▶ _WORK INSTRUCTION A_
Reproduce everything in the Eric Moore profile from "Eric Maurice Moore" down to "Eric Moore Jr.", word for word.
▶ _WORK INSTRUCTION B_
Write the next section of the Eric Moore profile, starting after its final sentence.

Eric Maurice Moore (born February 28, 1981) is a former American football defensive end. He was drafted by the New York Giants in the sixth round of the 2005 NFL Draft. He played college football at Florida State.

Moore also played for the New Orleans Saints, St. Louis Rams, Carolina Panthers, New England Patriots and Florida Tuskers.
He is currently married to Petrina Moore, and he has 2 children, Olivia Moore and Eric Moore Jr.

Early years
Moore attended Pahokee High School, playing football and basketball. He was a Second-team USA Today All-USA selection and earned All-South accolades by Fox Sports Net. He helped lead his team to the state finals as a junior, recording 123 tackles and 10 sacks. He was second best linebacker in the nation coming out of high school.

College career
Moore played college football at Florida State where he played in 41 games, recording 82 tackles and 14 sacks, 30.5 stops for losses, 34 quarterback pressures, 4 fumble recoveries, 4 forced fumbles and 8 pass deflections. In 2001, Moore was a reserve defensive end in Florida State's final nine regular season games as a true freshman. He recorded 15 tackles (8 solo) with an 8-yard sack and two stops for losses. He shared playing time at left end in 2002, finishing with 25 tackles (20 solo), 3 sacks, 11 stops behind the line of scrimmage and 9 pressures, despite missing three games after having his appendix removed mid-season. Moore took over right defensive end duties in 2003, earning Second-team All-Atlantic Coast Conference honors. He made 25 tackles (21 solo) with 7.5 sacks, 12 stops behind the line of scrimmage and 15 pressures in twelve games. He finished his senior season in 2004 with 17 tackles (8 solo), 2.5 sacks and 8 pressures.

▶ _GIVEN INFORMATION_
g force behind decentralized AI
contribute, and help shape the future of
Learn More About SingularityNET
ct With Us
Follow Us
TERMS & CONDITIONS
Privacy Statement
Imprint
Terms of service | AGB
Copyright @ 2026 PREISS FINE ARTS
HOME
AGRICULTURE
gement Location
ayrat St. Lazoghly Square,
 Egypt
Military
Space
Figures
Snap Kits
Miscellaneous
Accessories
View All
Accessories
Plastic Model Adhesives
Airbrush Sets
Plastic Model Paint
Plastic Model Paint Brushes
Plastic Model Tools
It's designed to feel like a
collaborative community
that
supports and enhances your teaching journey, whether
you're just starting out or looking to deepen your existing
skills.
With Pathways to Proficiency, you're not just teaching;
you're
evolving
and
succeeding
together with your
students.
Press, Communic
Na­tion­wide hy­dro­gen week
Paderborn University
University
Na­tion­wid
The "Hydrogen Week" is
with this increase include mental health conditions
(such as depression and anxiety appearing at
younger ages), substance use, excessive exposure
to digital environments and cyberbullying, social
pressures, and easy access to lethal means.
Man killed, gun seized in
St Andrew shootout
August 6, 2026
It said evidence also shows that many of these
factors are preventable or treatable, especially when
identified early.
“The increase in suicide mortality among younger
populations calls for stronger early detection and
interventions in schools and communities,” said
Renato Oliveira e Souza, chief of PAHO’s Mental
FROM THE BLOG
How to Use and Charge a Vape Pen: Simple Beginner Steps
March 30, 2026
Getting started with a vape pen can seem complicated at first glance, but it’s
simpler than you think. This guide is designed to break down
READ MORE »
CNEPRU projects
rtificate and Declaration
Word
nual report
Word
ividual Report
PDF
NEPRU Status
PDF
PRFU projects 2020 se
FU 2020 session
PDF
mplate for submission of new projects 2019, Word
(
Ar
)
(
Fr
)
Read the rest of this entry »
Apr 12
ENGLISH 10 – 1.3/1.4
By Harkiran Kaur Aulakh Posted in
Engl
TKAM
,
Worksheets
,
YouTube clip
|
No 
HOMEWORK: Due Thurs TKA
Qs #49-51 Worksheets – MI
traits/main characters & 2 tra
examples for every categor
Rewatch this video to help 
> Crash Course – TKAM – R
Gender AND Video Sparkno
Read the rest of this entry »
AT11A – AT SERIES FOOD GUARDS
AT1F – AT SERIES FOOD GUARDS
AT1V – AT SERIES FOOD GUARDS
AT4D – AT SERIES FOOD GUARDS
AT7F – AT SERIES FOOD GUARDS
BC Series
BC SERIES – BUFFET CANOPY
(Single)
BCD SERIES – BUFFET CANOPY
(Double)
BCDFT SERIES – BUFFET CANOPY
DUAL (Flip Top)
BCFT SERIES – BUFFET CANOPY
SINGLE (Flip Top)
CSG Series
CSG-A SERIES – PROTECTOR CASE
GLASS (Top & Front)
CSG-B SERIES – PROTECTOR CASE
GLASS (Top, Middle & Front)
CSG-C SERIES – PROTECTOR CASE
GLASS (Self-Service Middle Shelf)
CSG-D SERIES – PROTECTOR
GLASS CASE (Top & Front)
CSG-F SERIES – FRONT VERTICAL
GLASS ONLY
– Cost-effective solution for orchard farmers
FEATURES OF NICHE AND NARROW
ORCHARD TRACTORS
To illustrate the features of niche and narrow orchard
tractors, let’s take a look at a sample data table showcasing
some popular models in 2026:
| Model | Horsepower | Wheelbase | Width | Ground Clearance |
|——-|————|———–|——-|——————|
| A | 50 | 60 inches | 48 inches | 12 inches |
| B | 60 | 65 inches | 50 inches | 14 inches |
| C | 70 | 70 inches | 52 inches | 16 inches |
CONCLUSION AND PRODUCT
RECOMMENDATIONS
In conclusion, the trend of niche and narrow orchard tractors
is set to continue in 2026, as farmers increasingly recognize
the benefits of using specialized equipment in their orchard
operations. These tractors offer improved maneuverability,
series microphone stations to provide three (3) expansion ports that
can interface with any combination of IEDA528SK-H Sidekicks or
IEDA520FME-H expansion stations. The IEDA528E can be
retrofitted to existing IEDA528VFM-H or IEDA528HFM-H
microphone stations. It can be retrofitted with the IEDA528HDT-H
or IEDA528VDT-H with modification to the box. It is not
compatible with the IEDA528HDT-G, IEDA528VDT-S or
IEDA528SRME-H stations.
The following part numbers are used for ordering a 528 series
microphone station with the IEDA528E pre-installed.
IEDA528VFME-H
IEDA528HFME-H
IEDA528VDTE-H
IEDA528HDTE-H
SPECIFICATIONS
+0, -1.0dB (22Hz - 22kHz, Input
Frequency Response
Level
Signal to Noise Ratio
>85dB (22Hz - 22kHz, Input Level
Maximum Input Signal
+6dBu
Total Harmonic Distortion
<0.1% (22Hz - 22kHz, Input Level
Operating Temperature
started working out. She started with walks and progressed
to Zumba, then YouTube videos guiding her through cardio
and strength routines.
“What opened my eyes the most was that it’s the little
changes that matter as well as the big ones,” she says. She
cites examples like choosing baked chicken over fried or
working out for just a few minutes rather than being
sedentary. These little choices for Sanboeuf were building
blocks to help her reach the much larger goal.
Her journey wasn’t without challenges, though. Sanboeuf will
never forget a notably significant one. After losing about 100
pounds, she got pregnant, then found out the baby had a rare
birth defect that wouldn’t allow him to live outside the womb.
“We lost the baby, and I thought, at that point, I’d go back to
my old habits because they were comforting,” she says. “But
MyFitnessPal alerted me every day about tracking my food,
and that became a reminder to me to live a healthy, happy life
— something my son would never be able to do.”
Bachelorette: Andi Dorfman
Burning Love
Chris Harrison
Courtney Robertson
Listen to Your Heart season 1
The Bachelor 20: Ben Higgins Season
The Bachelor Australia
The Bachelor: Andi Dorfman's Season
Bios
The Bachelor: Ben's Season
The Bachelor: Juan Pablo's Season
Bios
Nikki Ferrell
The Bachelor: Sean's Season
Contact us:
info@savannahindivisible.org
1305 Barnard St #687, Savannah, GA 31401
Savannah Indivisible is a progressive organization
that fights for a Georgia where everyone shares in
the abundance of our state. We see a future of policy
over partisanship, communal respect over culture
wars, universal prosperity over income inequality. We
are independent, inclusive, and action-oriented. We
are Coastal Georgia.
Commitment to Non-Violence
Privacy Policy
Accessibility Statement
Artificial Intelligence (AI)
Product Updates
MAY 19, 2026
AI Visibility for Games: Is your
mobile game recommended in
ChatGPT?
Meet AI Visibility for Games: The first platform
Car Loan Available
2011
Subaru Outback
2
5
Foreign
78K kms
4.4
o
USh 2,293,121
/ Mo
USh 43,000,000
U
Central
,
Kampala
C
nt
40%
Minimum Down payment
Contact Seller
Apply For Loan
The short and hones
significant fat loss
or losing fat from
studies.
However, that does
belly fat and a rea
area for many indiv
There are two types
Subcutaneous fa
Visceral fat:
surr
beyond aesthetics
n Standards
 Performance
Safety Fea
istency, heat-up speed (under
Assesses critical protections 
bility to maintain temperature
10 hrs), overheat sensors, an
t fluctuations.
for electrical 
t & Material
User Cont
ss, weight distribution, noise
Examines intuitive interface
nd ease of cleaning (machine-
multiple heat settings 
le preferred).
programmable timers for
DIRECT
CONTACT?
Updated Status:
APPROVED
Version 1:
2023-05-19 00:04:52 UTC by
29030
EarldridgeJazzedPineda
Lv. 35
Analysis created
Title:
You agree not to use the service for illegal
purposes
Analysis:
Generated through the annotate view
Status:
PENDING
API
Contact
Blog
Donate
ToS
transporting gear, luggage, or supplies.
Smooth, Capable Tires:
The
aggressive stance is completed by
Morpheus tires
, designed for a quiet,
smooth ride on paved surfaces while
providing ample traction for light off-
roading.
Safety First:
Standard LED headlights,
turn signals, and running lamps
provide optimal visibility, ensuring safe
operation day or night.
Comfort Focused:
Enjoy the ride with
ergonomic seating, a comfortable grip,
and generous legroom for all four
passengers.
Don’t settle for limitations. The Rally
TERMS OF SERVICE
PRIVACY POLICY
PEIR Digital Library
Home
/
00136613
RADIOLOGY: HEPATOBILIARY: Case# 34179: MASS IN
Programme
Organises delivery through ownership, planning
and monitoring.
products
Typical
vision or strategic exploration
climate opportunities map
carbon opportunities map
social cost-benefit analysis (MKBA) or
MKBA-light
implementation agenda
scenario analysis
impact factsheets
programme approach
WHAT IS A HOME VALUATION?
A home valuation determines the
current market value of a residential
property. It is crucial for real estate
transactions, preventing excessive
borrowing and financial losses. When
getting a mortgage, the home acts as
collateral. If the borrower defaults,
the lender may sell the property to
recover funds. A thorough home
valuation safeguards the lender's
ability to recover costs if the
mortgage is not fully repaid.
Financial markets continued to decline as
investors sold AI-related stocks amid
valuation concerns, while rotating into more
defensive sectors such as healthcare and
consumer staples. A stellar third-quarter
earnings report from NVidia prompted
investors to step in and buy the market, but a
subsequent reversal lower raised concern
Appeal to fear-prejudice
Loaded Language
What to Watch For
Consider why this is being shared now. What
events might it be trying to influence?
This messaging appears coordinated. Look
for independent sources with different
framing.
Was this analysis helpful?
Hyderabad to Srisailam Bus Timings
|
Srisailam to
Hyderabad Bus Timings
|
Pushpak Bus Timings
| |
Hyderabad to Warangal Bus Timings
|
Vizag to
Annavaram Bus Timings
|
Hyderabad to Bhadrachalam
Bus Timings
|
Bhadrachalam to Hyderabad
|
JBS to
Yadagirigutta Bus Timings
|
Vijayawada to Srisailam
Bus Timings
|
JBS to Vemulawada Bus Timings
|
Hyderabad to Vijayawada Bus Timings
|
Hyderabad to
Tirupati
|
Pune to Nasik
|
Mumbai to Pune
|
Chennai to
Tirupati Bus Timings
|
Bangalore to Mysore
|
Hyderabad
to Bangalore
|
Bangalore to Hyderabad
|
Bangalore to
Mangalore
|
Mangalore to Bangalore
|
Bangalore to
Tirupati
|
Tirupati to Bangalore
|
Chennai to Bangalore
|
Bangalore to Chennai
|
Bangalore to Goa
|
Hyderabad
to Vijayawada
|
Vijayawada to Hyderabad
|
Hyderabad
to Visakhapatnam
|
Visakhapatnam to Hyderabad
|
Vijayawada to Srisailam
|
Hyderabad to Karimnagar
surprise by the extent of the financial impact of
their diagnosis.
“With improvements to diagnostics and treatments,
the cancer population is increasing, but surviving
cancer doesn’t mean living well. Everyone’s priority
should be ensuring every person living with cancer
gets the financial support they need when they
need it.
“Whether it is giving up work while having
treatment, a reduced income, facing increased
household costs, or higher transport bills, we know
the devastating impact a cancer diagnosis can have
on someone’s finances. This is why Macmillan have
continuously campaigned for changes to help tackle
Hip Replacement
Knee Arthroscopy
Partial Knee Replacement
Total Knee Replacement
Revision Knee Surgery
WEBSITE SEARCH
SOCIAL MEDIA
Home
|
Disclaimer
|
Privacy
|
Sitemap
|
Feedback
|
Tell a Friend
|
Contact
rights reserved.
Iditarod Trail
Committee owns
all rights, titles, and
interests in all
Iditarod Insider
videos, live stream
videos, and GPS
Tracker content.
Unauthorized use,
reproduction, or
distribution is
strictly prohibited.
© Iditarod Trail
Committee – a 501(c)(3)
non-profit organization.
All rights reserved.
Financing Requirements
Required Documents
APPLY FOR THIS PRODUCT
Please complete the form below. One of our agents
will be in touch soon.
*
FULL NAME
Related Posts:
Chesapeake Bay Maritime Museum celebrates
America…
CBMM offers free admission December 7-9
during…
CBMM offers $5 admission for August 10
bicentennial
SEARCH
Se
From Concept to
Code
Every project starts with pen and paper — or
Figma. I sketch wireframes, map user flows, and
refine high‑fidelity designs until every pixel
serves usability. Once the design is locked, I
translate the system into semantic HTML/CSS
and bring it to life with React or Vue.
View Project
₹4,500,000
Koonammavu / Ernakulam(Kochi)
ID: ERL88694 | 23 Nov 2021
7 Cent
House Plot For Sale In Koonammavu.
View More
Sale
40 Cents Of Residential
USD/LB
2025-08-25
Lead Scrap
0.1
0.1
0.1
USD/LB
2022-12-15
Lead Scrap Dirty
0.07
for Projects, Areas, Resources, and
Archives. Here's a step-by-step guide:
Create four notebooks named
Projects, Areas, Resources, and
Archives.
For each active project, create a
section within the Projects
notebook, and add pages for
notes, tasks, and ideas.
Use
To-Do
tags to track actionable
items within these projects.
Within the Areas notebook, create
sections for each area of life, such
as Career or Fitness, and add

▶ _TASK RESPONSE A_
Eric Maurice Moore (born February 28, 1981) is a former American football defensive end. He was drafted by the New York Giants in the sixth round of the 2005 NFL Draft. He played college football at Florida State.

Moore also played for the New Orleans Saints, St. Louis Rams, Carolina Panthers, New England Patriots and Florida Tuskers.
He is currently married to Petrina Moore, and he has 2 children, Olivia Moore and Eric Moore Jr.

▶ _TASK RESPONSE B_
Professional career

Pre-draft

New York Giants
Moore was selected by the New York Giants in the sixth round (186th overall) in the 2005 NFL Draft. In his rookie season he played in eight games, recording five tackles. He made his debut against the Minnesota Vikings on November 13, 2005. He was released by the Giants on September 2, 2006.

New Orleans Saints
Moore was signed by the New Orleans Saints' practice squad on September 4, 2006. He was elevated to the 53-man roster on September 28, 2006, and made four appearances, recording five tackles before being waived on November 7, 2006. His first recorded sack was against the Philadelphia Eagles in 2006.

St. Louis Rams
Moore signed with the St. Louis Rams as a free agent on November 14, 2006, and made three appearances with three tackles. After being inactive for the first game of the 2007 season, Moore was waived by the Rams on September 15, 2007. He was re-signed to their practice squad on September 19, 2007, and was elevated to the 53-man roster on November 15, 2007. Moore played in seven games including his career first start against the Atlanta Falcons in Week 13. He finished the 2007 season with a career-high nine tackles and his second career sack. In 2008 for the Rams, Moore played in seven games, made 10 tackles and recorded another sack.

He was re-signed by the Rams on March 16, 2009. After spending the 2009 preseason with the Rams, Moore was placed on injured reserve on September 5, 2009, and was released with an injury settlement on September 9, 2009.

Carolina Panthers
Moore signed with the Carolina Panthers' practice squad on November 17, 2009. After finishing the 2009 season on the Panthers' practice squad, he signed a reserved/future contract on January 4, 2010. He was released on September 4, 2010.

Florida Tuskers
Moore was added to the roster of the Florida Tuskers of the United Football League on October 4, 2010, and spent the remainder of the 2010 season with the Tuskers. Moore lead the team with 6 sacks and 3 forced fumbles, with 1 recovery.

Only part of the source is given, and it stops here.